Glowing Skies, qui arrive dans la foulée, est idéalement taillé pour la route. Sa bassline, linéaire, mais parsemée d’effets qui refoulent la lassitude permet de s’imaginer filant à travers la nuit, car encore une fois le thème semble être assez nocturne, avec un rendu toujours doucement dark.

Je vais parler maintenant d’un morceau qui est assez rafraîchissant : Nana (bon le pourquoi du nom est un mystère). L’artiste a eu la bonne idée d’utiliser les chants issus du morceau de Salif Keita : Madan, sorti en 2002 (parodié en 2006…), ce qui donne à Nana un côté Africain du plus bel effet, renforcé par l’usage de djumbés avec une bassline assez énergique et joyeuse donnant fortement envie de danser.

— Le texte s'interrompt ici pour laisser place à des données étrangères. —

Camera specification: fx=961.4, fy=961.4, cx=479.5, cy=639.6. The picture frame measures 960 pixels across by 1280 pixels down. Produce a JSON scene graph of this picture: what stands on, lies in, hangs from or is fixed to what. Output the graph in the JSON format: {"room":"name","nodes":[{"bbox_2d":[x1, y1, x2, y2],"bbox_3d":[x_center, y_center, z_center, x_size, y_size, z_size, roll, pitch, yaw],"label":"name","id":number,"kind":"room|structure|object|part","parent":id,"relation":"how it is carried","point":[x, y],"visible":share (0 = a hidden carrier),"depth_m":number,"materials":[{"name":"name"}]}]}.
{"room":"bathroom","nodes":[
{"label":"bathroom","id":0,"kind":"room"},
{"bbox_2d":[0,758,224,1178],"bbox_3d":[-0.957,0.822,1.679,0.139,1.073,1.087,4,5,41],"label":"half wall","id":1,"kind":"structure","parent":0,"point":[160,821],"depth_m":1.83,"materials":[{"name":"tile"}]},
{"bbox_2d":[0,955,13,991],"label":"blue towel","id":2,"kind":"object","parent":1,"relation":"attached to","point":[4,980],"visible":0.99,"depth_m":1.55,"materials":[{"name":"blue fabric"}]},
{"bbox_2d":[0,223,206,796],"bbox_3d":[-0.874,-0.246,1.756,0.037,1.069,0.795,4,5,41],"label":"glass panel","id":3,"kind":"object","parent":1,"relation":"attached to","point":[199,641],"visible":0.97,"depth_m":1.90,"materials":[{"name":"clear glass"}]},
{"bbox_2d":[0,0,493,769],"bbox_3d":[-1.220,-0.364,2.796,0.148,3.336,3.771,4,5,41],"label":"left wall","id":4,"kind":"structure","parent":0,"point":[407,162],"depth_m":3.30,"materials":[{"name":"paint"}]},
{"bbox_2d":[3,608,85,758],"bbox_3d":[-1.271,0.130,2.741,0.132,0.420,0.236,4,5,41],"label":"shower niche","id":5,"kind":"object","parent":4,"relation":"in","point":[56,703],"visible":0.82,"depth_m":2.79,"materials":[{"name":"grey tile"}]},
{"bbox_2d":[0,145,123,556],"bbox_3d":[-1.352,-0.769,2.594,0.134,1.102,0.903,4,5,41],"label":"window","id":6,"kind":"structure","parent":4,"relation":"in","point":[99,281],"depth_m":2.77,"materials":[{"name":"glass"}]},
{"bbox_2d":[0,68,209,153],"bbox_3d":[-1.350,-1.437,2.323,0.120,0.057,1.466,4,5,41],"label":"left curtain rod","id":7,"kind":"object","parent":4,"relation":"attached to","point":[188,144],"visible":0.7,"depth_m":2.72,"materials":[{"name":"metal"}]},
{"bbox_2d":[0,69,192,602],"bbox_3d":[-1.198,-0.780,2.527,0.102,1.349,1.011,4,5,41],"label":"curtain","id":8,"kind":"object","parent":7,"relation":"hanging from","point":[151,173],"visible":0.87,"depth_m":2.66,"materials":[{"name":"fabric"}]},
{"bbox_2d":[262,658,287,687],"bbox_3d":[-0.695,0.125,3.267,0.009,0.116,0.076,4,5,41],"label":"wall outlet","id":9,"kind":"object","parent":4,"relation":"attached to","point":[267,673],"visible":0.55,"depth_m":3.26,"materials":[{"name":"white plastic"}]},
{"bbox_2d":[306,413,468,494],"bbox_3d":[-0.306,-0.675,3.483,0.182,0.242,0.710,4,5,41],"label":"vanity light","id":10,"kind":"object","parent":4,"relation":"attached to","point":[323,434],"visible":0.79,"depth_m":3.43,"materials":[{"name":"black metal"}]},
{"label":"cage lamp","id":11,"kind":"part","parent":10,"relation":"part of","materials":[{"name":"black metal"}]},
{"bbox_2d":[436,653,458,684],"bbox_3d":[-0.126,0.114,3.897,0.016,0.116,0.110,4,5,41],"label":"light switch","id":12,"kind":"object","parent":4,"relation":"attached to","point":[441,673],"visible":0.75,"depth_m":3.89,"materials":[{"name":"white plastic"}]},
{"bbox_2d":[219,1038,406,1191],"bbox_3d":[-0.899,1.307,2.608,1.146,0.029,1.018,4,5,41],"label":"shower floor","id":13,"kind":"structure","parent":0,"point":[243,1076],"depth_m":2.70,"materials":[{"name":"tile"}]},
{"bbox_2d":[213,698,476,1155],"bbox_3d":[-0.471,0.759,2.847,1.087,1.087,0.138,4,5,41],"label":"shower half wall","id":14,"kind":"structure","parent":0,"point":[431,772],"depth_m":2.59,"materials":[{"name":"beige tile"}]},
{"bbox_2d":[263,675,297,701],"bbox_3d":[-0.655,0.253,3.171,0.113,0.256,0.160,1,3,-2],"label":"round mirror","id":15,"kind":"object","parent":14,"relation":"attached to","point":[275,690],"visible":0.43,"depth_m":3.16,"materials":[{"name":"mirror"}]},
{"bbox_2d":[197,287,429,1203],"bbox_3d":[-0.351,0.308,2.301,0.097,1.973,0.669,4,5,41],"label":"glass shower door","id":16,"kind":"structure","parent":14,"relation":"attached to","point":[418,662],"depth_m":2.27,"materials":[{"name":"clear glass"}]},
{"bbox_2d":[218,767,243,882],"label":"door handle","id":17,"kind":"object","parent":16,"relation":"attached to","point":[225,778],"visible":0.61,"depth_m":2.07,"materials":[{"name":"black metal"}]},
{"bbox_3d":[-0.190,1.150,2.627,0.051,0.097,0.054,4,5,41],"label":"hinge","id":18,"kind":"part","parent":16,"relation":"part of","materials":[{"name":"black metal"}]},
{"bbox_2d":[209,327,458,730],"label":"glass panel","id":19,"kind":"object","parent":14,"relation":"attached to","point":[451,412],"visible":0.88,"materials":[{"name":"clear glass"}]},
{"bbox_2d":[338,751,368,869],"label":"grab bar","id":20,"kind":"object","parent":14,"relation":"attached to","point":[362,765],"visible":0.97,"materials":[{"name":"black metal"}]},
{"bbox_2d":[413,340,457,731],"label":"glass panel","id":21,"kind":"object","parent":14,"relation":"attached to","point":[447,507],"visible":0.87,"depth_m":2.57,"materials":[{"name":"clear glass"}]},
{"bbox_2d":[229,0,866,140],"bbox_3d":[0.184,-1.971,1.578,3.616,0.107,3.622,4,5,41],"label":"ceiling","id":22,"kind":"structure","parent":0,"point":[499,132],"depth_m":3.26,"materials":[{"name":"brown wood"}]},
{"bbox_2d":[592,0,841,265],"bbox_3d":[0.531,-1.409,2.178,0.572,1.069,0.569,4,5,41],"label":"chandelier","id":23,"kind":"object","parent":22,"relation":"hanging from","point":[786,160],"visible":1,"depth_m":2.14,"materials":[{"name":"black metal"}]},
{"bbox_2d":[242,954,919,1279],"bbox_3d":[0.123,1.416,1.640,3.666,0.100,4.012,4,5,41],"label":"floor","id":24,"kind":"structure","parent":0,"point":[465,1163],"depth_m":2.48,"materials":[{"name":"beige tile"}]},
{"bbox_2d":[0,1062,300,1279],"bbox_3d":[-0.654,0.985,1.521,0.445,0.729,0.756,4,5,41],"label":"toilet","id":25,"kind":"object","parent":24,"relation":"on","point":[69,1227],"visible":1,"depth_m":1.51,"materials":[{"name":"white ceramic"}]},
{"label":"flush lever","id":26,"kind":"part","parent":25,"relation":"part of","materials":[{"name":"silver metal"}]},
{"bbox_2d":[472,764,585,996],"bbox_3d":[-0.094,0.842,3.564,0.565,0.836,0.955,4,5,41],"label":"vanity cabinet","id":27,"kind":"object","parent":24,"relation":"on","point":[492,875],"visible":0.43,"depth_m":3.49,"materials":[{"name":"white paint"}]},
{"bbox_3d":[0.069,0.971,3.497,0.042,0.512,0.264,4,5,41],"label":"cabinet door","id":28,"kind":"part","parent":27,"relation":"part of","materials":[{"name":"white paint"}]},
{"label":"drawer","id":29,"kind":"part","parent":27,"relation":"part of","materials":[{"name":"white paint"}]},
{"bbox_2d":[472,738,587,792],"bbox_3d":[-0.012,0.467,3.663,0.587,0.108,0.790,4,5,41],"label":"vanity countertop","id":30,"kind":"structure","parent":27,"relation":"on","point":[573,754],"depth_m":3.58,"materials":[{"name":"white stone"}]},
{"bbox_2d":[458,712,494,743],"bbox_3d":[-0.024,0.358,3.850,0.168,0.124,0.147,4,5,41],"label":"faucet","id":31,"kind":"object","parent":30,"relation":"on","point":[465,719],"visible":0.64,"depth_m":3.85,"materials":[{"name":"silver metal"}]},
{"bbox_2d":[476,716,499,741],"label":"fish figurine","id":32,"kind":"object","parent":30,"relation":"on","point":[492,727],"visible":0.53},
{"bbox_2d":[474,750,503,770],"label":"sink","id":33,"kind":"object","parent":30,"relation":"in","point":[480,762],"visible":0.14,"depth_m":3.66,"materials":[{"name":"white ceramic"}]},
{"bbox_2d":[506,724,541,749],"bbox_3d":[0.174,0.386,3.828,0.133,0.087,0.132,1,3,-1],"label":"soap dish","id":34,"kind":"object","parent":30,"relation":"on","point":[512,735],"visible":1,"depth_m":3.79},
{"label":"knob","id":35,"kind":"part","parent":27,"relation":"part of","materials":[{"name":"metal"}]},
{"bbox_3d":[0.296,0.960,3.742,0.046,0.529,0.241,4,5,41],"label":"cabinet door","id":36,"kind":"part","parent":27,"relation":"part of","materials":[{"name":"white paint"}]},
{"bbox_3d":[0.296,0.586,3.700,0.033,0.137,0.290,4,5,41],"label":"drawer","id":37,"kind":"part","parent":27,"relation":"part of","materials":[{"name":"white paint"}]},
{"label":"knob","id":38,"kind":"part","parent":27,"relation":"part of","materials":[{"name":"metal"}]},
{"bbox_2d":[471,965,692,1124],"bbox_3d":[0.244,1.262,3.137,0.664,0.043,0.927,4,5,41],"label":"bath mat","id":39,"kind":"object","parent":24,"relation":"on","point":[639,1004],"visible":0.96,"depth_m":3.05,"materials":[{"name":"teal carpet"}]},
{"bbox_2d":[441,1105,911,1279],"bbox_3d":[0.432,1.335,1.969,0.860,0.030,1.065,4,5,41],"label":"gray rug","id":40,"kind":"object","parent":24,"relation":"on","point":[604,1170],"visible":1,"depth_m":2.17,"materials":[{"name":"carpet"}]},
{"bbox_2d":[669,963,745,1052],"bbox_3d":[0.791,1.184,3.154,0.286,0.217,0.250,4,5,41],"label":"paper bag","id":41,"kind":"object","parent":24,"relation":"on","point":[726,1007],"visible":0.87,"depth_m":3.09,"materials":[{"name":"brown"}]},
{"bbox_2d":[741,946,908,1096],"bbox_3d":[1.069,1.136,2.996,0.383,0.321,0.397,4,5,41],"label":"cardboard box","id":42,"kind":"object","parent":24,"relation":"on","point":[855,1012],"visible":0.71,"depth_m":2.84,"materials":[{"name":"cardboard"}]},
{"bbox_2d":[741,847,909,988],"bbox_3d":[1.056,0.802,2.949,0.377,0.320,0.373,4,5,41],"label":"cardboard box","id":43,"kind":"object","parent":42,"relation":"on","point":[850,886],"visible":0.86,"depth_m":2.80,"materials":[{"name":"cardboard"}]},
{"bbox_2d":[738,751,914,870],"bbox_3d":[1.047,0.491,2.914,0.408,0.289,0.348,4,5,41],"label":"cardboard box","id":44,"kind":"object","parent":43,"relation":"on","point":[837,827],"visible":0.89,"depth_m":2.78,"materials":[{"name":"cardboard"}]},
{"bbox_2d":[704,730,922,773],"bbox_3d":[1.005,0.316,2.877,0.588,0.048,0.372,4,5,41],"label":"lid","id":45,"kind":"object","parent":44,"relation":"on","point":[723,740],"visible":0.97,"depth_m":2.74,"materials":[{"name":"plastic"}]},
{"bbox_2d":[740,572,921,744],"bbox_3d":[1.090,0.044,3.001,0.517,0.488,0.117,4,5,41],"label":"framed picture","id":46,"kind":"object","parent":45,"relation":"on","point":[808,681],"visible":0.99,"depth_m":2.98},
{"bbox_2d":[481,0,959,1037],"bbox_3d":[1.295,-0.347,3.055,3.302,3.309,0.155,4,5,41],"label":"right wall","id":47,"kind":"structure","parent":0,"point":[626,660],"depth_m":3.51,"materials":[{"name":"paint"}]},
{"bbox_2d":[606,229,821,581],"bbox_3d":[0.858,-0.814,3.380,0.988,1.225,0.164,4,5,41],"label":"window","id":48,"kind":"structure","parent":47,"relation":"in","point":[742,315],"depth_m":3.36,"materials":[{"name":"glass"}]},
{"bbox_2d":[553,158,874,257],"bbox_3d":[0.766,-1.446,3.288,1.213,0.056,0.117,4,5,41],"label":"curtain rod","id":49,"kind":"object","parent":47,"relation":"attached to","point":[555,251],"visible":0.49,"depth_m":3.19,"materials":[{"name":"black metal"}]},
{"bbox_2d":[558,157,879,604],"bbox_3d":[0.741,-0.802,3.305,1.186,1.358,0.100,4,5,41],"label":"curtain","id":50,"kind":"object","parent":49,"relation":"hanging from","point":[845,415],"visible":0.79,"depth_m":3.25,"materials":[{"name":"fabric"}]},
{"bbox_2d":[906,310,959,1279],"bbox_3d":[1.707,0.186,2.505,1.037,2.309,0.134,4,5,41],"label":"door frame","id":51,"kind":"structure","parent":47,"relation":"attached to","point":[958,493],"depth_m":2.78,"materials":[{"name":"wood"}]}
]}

On entre dans la partie la plus rythmée de l’album. Tout d’abord avec Redemption, qui démarre superbement sur des airs de fin du monde à la sauce soft tech-trance, découlant sur un break hanté par les chœurs grégoriens, une voix à la Maxi Jazz (coucou Faithless) parle sur le break, renforçant l’ambiance sombre, une nouvelle fois, on devine l’intention d’afficher ses inspirations de la part d’Orkidea. Le lead, qui reste aisément en tête, s’accorde parfaitement à l’ambiance.

Purity est, sans conteste, un des points d’orgue de l’album. Probablement très inspiré de ce que peut faire l’ami Solarstone, Purity affiche une bassline labelisée Pure Trance, édulcorée d’un vocal superbe aux consonances spirituelles élevées issu de l’introduction de Ghost In The Shell. Ce qui donne une force assez subtile et profonde au morceau.

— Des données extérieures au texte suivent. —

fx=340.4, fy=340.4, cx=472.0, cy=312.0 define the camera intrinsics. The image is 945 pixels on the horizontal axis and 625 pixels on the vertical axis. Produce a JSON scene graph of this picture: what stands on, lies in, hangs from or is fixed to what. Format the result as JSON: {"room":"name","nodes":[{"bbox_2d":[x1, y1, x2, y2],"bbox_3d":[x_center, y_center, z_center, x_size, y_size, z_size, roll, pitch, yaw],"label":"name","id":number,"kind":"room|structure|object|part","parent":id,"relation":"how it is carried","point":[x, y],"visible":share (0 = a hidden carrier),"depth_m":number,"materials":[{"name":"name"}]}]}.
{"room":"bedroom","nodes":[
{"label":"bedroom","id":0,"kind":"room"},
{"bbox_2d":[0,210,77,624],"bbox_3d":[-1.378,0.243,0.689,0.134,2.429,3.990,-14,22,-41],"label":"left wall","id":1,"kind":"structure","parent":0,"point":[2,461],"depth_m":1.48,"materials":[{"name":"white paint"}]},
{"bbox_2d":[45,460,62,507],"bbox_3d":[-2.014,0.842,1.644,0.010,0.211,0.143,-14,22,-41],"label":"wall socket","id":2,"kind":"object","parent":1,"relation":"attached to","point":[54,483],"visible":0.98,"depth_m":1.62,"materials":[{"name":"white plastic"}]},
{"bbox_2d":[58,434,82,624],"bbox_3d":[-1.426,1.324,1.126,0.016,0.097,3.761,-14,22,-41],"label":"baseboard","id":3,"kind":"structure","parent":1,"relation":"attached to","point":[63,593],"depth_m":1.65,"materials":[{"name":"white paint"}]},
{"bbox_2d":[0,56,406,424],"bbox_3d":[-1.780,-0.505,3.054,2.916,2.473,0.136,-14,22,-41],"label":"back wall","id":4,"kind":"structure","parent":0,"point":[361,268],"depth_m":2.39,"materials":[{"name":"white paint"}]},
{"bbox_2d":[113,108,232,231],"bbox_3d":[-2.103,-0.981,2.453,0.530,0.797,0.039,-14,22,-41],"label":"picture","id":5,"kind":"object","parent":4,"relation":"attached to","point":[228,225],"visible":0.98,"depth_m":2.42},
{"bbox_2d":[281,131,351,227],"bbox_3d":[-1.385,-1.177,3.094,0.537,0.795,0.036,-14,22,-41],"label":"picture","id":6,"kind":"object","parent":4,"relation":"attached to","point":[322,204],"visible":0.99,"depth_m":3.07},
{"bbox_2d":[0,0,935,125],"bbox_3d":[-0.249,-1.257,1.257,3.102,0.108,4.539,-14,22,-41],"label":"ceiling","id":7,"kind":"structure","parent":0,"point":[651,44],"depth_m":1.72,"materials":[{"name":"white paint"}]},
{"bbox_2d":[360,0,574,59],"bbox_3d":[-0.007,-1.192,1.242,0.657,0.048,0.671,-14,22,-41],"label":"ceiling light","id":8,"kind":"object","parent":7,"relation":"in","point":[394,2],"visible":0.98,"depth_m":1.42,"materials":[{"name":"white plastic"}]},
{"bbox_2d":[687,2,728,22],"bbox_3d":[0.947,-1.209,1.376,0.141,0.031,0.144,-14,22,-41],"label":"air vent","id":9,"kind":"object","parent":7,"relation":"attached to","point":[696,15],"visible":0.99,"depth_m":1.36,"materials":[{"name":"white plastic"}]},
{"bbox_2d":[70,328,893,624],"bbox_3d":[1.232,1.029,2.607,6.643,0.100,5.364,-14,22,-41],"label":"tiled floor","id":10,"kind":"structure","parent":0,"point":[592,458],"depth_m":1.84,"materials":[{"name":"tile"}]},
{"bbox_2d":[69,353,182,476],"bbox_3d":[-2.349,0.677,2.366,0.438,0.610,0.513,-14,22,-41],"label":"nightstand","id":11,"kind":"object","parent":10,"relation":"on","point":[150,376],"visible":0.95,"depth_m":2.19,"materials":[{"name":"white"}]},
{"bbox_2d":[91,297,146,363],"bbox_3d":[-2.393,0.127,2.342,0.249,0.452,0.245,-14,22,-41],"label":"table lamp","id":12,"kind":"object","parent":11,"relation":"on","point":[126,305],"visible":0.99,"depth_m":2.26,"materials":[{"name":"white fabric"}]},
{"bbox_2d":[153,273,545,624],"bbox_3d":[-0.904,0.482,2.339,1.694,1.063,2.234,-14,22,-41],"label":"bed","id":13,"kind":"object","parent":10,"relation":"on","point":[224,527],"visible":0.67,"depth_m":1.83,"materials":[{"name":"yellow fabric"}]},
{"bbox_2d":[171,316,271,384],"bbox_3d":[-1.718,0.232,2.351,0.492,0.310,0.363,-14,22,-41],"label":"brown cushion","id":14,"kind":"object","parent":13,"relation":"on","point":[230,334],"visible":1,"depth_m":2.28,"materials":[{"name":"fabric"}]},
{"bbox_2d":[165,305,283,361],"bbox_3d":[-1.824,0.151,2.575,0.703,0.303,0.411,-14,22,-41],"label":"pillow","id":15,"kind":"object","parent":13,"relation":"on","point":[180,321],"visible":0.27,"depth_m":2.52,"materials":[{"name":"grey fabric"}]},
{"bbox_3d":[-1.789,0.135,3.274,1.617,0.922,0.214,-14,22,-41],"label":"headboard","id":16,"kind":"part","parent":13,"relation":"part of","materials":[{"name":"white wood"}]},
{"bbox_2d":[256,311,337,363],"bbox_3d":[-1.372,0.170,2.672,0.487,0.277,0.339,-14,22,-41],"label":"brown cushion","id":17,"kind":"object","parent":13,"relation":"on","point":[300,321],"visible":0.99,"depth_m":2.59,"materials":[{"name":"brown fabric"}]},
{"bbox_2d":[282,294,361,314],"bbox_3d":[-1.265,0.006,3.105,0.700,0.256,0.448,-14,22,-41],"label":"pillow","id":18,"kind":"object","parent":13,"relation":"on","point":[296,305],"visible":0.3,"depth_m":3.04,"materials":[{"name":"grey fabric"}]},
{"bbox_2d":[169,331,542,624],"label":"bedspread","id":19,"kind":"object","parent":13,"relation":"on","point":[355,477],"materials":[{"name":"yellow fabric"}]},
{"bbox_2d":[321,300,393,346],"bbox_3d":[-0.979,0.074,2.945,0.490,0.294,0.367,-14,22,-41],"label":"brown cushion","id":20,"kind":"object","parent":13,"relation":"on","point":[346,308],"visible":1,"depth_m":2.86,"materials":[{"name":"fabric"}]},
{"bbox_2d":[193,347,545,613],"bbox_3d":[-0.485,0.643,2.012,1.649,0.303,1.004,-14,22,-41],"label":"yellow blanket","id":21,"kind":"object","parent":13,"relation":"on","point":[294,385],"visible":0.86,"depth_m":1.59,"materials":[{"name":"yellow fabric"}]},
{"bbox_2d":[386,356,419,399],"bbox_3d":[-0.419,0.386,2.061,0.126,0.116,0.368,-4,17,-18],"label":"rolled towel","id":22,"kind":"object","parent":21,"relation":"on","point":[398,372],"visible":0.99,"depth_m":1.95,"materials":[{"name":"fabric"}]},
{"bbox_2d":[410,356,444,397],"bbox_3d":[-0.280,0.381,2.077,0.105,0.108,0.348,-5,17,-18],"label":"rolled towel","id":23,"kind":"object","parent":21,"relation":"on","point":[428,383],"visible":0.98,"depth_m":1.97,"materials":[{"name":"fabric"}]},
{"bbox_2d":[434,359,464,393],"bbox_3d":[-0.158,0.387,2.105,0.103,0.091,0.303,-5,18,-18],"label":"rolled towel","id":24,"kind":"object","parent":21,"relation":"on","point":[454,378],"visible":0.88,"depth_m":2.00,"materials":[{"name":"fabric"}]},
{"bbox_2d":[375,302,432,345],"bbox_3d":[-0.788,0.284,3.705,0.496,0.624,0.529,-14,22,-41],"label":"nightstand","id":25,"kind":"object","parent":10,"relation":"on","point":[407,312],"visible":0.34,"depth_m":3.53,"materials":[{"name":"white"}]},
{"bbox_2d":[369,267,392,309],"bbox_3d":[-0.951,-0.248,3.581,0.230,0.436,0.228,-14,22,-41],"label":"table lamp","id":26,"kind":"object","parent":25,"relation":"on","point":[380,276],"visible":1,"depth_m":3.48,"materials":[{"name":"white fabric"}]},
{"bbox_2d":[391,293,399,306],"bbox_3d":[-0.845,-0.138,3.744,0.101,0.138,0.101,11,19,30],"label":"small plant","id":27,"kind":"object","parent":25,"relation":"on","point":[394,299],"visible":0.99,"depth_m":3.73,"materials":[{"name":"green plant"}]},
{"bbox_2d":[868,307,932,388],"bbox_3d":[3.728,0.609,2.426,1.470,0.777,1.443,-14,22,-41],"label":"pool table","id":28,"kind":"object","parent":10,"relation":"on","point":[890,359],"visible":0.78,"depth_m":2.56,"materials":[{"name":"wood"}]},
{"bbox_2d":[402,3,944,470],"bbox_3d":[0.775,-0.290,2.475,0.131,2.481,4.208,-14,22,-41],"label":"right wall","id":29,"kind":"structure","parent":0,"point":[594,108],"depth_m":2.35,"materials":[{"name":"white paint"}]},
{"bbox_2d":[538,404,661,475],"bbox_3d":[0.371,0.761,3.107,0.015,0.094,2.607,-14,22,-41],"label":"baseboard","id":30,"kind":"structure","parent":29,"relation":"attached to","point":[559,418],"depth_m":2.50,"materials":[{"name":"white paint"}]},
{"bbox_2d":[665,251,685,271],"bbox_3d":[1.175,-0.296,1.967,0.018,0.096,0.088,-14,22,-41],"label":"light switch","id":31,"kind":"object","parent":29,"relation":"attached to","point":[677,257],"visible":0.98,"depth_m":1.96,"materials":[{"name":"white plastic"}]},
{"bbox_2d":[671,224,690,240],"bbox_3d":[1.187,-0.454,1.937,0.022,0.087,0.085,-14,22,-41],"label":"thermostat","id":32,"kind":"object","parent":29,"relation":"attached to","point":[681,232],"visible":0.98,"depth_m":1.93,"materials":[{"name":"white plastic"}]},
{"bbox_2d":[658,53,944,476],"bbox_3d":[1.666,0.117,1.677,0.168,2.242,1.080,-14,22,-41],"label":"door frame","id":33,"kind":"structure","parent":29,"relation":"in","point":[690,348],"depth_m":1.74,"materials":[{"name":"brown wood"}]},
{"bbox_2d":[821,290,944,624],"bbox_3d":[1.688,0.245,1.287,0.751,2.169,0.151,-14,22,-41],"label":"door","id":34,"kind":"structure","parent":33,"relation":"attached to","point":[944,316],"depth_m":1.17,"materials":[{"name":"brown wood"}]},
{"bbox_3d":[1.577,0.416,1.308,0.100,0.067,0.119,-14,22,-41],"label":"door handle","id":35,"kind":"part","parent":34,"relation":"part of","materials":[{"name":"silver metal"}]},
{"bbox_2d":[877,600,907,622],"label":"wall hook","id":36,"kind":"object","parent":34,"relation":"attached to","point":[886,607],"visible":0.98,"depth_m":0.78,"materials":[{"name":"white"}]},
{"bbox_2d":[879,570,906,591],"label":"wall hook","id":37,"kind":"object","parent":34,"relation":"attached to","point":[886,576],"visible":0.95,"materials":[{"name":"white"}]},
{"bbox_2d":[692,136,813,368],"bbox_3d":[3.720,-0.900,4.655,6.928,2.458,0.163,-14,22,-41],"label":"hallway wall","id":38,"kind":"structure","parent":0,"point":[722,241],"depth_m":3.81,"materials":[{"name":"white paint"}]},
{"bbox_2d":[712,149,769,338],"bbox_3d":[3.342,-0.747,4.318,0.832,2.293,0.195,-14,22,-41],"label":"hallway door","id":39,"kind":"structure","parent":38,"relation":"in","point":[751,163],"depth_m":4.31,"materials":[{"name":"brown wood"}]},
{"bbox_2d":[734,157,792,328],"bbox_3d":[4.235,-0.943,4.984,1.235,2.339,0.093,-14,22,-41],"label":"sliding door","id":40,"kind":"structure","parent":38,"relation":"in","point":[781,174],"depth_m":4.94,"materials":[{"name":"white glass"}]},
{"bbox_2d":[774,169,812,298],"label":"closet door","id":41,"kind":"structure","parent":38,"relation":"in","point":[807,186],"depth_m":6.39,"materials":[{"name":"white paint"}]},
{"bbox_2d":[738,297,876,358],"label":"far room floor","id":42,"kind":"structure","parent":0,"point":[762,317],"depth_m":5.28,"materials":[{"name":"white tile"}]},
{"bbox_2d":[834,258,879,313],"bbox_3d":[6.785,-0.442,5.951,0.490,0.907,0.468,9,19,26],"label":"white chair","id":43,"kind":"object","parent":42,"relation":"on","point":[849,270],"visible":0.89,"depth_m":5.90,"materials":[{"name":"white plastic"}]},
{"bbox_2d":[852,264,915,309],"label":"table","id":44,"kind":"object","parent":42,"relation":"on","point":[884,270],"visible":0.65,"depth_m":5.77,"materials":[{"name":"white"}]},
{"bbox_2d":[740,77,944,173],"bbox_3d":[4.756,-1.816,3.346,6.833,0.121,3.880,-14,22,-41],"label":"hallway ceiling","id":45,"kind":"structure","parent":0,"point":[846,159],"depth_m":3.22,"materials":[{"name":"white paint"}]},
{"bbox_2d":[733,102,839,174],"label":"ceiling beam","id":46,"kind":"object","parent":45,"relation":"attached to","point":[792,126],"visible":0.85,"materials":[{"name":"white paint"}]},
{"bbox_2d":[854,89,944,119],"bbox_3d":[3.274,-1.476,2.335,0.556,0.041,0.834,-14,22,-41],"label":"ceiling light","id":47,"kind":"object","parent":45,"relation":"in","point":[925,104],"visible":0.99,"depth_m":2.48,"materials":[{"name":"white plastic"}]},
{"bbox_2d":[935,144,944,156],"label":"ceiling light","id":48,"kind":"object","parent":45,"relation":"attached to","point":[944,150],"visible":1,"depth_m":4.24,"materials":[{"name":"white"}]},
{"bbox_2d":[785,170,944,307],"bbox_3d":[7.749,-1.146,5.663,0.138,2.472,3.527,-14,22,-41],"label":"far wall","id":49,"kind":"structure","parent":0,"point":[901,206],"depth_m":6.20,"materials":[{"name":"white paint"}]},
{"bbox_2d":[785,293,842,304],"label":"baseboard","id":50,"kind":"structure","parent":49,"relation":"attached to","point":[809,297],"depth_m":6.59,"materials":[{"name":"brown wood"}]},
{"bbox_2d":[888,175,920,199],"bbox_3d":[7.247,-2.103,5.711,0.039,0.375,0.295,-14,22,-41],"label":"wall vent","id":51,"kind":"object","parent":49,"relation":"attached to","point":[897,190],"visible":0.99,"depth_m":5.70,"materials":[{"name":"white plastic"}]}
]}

Comme la psytrance est à la mode du côté de la scène Trance Européenne, il est peu étonnant d’entendre un morceau d’acabit progressive psytrance sur Harmonia en collaboration avec Activa qui a l’habitude de chevaucher entre les deux scènes, ainsi Z21 est un mariage entre bassline psy progressive accrocheuse et ambiance Orkidéesque digne d’Unity avec vocals mystiques et pads épiques. L’uplifting a également son instant de gloire avec North Star, en collaboration avec le poids lourd Italien Giuseppe Ottaviani, morceau some toute classique mais efficace.

Harmonia se clôture par un titre du même nom, morceau qui respire pleinement l’ode à Vangelis, notamment avec l’extrait de la fin de Blade Runner qui prend vie dans le break, mais j’y vois aussi des grosses influences Oxygène 12 de JMJ, ainsi le voyage s’achève dans des airs cyber-punks rétrofuturistes sur fonds d’orgues, un final émotionnellement intense et profond.

 

Ma Conclusion : Orkidea nous mène, à travers Harmonia, dans un voyage mêlant ses influences issues des prémices de la musique électronique et ses élans d’inspiration actuels. Ainsi est mis en avant ce qu’il qualifie de Retrofuturism, en effet tous les morceaux sont très actuels, avec des structures Trance & Progressive voire parfois un peu Deep, mais ces morceaux possèdent de nombreux éléments très vintages et sont souvent des hommages à des piliers de l’electronic culture. En fin de compte, cet album est un melting-pot 2.0, invitant de multiples sensations à nous envahir, de par la variété des 14 œuvres proposées. Je conseille cet album aux amoureux des synthétiseurs à l’ancienne, aux amateurs de science-fiction (oui oui), aux personnes qui aiment avoir un large éventail musical et qui aiment analyser la musique. Harmonia n’est pas taillé pour les clubs, c’est un musée contemporain de l’esprit progressive et de l’éclectisme de l’Electronic Dance Music, bien que forcément non-exhaustif.